In the context of open evaluations, it's worth calling attention to the incredible work of the HuggingFace Leadboard and Evaluation research team in explaining the details of many evaluation frameworks, and working to improve the reproducibility of open model evaluation.
Open Models - Mistal-7B and Microsofts Phi-3
Alonso had showed us that we could get dramatically better function calling performance when working with Mistral-7B-v0.2-instruct. By writing a more complex structured approach we were able to further boost the performance of this model. Though the results were impressive it was nowhere near GPT-4 performance.
We then took a look at Mistral-7B-instruct-v0.3 which natively supported function calling. We’ll have much more to say about this in a future post, but as you can see in the figure below, even our best efforts were not quite close enough to beat out GPT-4’s best performing model.
At 92% accuracy for Mistral-7B-Instruct-v0.3 using both native function calling and structured generation we were able to beat out many other versions of GPT-4, but we wanted to beat the highest scoring one.
So we turned to Microsoft’s Phi-3-medium-4k-instruct. We had heard many favorable reports of the model’s performance but were absolutely blown away with its performance once we gave it a try. Without using structured generation the model was very competitive, beating out GPT-3.5 by a substantial margin.

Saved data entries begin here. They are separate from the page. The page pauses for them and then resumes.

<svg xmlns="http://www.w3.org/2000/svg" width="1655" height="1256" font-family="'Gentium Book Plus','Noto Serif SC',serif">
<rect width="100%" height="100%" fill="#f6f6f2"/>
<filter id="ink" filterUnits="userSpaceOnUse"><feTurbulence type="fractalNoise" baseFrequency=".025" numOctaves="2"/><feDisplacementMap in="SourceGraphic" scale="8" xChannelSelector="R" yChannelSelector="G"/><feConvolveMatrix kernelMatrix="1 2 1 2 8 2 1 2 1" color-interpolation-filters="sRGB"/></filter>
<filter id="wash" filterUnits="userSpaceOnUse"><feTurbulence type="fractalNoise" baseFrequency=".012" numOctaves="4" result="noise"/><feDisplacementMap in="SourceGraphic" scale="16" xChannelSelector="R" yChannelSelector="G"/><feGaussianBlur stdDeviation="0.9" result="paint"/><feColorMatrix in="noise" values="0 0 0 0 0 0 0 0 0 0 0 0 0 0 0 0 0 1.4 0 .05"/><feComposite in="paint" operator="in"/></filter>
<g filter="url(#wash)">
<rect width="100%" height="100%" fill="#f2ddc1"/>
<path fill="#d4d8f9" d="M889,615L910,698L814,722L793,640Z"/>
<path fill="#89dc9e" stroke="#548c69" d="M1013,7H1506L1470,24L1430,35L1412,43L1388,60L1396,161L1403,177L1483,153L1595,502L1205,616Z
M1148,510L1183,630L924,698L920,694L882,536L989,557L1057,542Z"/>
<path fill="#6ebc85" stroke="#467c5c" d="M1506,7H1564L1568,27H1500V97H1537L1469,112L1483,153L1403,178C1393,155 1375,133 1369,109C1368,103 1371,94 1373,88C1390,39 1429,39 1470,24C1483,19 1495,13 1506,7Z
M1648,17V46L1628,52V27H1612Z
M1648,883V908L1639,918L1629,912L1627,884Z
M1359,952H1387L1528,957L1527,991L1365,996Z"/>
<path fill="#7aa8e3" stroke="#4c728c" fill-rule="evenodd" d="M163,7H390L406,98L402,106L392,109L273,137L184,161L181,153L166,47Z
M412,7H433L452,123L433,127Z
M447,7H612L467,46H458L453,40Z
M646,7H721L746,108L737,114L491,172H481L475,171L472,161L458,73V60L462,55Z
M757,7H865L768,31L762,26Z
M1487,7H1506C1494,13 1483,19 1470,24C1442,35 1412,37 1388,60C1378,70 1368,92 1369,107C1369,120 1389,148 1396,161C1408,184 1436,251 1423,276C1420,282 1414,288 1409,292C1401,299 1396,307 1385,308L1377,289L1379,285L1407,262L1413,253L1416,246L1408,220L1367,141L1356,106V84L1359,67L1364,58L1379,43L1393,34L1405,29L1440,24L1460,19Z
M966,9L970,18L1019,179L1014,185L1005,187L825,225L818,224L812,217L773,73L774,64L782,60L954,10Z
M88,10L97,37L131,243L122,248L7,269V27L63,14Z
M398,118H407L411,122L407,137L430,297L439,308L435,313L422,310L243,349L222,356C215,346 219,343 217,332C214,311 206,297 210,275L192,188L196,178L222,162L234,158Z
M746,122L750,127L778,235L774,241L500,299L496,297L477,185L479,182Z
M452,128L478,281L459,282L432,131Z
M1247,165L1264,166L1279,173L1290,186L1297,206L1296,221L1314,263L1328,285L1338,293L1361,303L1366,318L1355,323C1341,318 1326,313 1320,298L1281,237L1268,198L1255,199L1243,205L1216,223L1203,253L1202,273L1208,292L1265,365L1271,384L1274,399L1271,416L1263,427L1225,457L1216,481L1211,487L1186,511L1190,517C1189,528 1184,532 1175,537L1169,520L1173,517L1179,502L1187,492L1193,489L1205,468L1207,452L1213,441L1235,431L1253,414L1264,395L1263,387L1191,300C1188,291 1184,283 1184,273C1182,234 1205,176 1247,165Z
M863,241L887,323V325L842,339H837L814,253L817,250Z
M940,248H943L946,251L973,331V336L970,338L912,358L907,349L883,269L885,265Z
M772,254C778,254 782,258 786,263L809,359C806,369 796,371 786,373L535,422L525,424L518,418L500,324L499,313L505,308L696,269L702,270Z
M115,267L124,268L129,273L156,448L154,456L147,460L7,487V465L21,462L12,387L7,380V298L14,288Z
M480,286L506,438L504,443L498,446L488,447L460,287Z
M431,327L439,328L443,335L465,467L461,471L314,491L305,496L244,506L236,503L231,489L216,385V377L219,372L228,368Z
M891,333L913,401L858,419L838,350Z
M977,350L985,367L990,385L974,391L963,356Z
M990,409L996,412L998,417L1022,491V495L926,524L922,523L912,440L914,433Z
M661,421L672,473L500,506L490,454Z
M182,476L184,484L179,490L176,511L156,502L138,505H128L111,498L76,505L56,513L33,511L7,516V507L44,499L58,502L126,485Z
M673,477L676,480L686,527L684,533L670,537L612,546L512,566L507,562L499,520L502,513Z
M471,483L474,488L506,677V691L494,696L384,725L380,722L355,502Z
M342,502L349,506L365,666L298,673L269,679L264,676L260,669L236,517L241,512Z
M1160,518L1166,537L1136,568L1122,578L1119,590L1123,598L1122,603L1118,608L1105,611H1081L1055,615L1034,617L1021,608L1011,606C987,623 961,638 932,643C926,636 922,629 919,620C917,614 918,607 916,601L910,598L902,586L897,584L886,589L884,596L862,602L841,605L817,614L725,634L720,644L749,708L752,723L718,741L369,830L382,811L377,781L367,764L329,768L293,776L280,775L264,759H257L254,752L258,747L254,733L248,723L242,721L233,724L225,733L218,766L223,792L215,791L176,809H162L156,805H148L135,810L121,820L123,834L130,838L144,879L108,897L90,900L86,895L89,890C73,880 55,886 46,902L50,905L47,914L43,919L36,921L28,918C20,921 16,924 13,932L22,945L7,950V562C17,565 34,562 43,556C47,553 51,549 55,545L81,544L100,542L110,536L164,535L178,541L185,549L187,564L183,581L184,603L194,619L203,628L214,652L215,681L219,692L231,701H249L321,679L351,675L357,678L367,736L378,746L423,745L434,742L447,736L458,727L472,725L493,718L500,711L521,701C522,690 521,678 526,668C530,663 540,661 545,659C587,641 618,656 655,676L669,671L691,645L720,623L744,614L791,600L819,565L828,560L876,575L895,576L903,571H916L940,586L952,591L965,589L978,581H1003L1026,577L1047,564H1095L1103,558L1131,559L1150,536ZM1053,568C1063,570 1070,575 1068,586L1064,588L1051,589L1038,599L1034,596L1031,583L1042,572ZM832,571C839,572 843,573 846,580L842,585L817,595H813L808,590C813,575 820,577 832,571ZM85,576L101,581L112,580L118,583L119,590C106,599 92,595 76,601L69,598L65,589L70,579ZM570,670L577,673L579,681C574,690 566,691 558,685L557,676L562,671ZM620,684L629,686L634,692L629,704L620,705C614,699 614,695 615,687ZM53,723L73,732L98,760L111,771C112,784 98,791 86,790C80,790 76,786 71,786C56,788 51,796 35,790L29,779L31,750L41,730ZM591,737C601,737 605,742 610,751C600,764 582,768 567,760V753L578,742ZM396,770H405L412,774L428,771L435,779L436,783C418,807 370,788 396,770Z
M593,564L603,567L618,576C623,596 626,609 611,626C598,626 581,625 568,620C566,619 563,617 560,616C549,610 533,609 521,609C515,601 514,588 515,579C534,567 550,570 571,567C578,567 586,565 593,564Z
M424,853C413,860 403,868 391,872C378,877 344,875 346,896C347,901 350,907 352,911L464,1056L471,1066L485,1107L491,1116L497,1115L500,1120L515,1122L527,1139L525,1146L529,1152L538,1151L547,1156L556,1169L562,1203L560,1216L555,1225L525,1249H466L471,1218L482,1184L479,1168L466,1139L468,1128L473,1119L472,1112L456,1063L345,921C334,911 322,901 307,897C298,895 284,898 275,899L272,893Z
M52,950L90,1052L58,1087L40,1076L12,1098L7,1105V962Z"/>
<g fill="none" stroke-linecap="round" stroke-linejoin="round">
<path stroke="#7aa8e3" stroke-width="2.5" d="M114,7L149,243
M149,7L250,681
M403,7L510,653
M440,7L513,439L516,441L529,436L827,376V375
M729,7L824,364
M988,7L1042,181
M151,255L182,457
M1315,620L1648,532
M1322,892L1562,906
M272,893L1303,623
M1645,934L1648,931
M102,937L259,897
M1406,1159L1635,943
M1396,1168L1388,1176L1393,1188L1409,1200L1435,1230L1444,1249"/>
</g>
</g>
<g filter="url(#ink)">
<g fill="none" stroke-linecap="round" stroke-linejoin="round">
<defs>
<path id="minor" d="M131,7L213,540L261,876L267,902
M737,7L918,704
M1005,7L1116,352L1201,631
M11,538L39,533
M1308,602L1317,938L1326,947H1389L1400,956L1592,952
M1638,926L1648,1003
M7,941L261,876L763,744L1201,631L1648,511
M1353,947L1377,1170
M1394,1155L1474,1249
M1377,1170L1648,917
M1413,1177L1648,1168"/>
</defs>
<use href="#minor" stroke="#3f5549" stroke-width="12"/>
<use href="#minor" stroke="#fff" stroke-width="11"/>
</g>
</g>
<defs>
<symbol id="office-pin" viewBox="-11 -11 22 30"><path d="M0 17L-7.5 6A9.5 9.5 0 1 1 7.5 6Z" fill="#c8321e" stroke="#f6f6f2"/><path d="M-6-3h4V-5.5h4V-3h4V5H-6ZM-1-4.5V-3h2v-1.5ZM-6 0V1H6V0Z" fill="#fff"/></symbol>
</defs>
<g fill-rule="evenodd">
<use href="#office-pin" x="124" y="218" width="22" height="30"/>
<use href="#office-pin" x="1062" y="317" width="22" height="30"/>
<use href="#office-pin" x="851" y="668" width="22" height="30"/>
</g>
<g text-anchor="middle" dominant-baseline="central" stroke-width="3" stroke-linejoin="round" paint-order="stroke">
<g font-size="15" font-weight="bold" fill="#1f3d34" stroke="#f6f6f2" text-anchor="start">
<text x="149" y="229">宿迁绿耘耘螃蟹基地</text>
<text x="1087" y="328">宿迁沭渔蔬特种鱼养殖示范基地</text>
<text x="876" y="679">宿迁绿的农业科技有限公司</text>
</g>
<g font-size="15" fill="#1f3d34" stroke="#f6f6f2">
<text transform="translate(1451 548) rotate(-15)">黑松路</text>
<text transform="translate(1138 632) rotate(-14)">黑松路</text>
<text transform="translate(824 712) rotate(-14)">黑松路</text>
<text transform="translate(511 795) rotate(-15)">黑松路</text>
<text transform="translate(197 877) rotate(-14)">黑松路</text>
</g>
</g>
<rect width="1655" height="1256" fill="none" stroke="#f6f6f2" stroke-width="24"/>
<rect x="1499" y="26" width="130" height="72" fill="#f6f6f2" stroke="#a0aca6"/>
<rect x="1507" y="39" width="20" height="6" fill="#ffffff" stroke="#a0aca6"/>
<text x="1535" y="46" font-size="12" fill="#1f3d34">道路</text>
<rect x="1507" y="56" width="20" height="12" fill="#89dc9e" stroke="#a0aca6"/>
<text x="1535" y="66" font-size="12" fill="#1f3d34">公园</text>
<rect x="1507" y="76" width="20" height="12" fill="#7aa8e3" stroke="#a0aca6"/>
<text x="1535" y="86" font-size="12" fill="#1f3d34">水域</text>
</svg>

But with structured generation using Outlines, Phi-3 was phenomenal, scoring 96.25% accuracy on the benchmark, beating the best GPT-4 model by a substantial margin!
All of our success beating GPT-4 owes a great deal of gratitude to the teams at Mistral and Microsoft who not only created these impressive models, but released them under very open licenses (apache-2.0 and MIT respectively). This means that not only can we use them to show the potential of open models with structured generation, but anyone can use these models + Outlines to get practical results for themselves!
Additionally all of this would not be possible without
HuggingFace not only hosting all these models but making them trivial to work with using their transformers
library.
Open Source Tools - Outlines
Outlines is, of course, what ties all this work together and makes it possible for open models to beat even the most powerful priorietary ones!
We’ve been growing very fast and are extremely excited about what’s coming next.
But Outlines is nothing without, not only our community of contributors, but Outlines users of all varieties.
In an upcoming post we'll dive into the details of how exactly we used Outlines for this task and how you too can add function calling capabilities to any open model!
Open Reproducibility
The bow that ties all of this incredible work by so many people together is now we can easily pass this work to you! We’ve forked the gorilla/BFCL library and added all of the code we’ve used to build and run these benchmarks. Rather than just throwing the code in a bucket, we’ve made sure to include ample instruction and supporting code to fully run these evals using Modal for model hosting. For those that just want to explore our results, we’ve included all the data from the experiment and a few notebooks to help you explore further!
Conclusion
We’re quite bullish here at .txt on the future of open models working in collaboration with open source software and the communities around them. OpenAI created the idea of function calling in LLMs and has dominated the BFCL ever since, until now.
What we have shown is that the power of open software allows us to notably exceed OpenAI’s performance. Additionally we’ve been able to bring other models, such as Mistral-v0.3, to a performance tier that, while not beating OpenAI’s best, stands shoulder to should with many of their other proprietary function calling models.